(Passage for review Opens)

- Born: 30 September 1931 Hāwera, New Zealand
- Died: 11 November 1994 (aged 63)
- Education: University of St Andrews

= Geoffrey Duncan Chisholm =

British urologist (1931–1994)

Geoffrey Duncan Chisholm, CBE, FRCS, MRCS (30 September 1931 – 10 November 1994) was a New Zealand-born, British urologist. He made extensive advances in renal x-rays. He was also a strong advocate of kidney transplants, promoting the advantages of live donors.

==Life==
Chisholm was born of Scots descent in Hāwera in New Zealand, on 30 September 1931, the son of Ellen Marion Friston and Sedman Arthur Chisholm, manager of the New Zealand Meat Board.

Chisholm was educated first at Scots College, Wellington and then went to the UK with his parents to live in London around 1946, and completed his studies at Malvern College. Chisholm then received a place at the University of St Andrews graduating with an MB ChB in 1955. As a medical student this also included much time at the Medical School in Dundee.

Chisholm returned to London soon after graduating and began specialising in urological subjects with a strong academic component. In 1961, Chisholm began a three-year period of work and study in the US, under a Medical Foundation Travelling Fellowship, beginning at the Brady Urological Institute and then moving to Johns Hopkins Hospital in Baltimore before finally ending in the White Memorial Hospital in Los Angeles. Here he learned further specialisation on surgery concerning the prostate.

On returning to the UK, Chisholm took up the post of Consultant Urologist at Hammersmith Hospital. In 1972, Chisholm returned to Scotland as a lecturer the University of Edinburgh, becoming a full Professorship in 1977, replacing the recently retired Sir Michael Woodruff. He also began surgery at Edinburgh's Western General Hospital.

(Passage for review Closes)
(Dataset entries Opens)

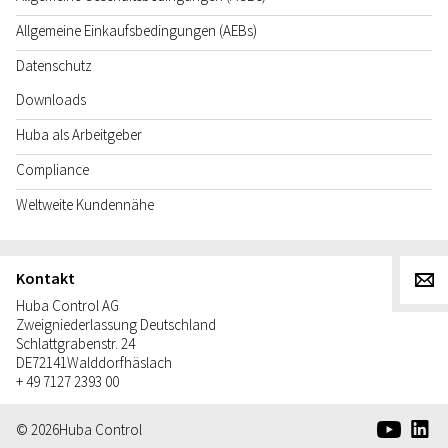
Allgemeine Einkaufsbedingungen (AEBs)
Datenschutz
Downloads
Huba als Arbeitgeber
Compliance
Weltweite Kundennähe
Kontakt
g
Huba Control AG
Zweigniederlassung Deutschland
Schlattgrabenstr. 24
DE
72141
Walddorfhäslach
+ 49 7127 2393 00
e
d
© 2026
Huba Control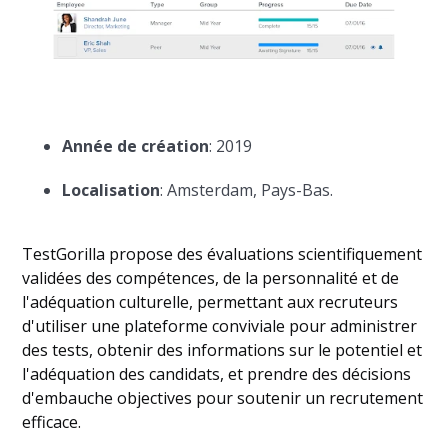
Année de création
: 2019
Localisation
: Amsterdam, Pays-Bas.
TestGorilla propose des évaluations scientifiquement
validées des compétences, de la personnalité et de
l'adéquation culturelle, permettant aux recruteurs
d'utiliser une plateforme conviviale pour administrer
des tests, obtenir des informations sur le potentiel et
l'adéquation des candidats, et prendre des décisions
d'embauche objectives pour soutenir un recrutement
efficace.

(Dataset entries Closes)

Tasks and exercises
[a] According to the Chisholm biography, at which hospital did Chisholm become Consultant Urologist after returning to the UK?
[b] Please carry on writing the Chisholm biography, beginning right after its last sentence.
The stored data is separate material and is not part of the Chisholm biography.

Results in order
[a] Hammersmith Hospital.

[b]
In 1979 Chisholm was elected a member of the Harveian Society of Edinburgh and served as President in 1992.

In 1988, Chisholm was elected President of the Royal College of Surgeons of Edinburgh. He was appointed a Commander of the Most Excellent Order of the British Empire (CBE) in the 1992 Birthday Honours. In 1994 he was elected a Fellow of the Royal Society of Edinburgh, his main proposer being Sir Michael Woodruff.

Chisholm died of a tumour in Edinburgh on 10 November 1994.

==Publications==
Chisholm was editor of the British Journal of Urology from 1977 and also editor of the Proceedings of the Royal Society of Medicine.
- Scientific Foundations of Urology (three editions)
- Clinical Practice in Urology
- Tutorials in Postgraduate Medicine (Urology)

==Family==

He married Angela Jane Holden in 1962. He had met her in Hammersmith when she was working as a biochemist in the Department of Surgery.

==Artistic recognition==

Chisholm portrait, painted in 1959 by Victoria Crowe, hangs in the Royal College of Surgeons of Edinburgh.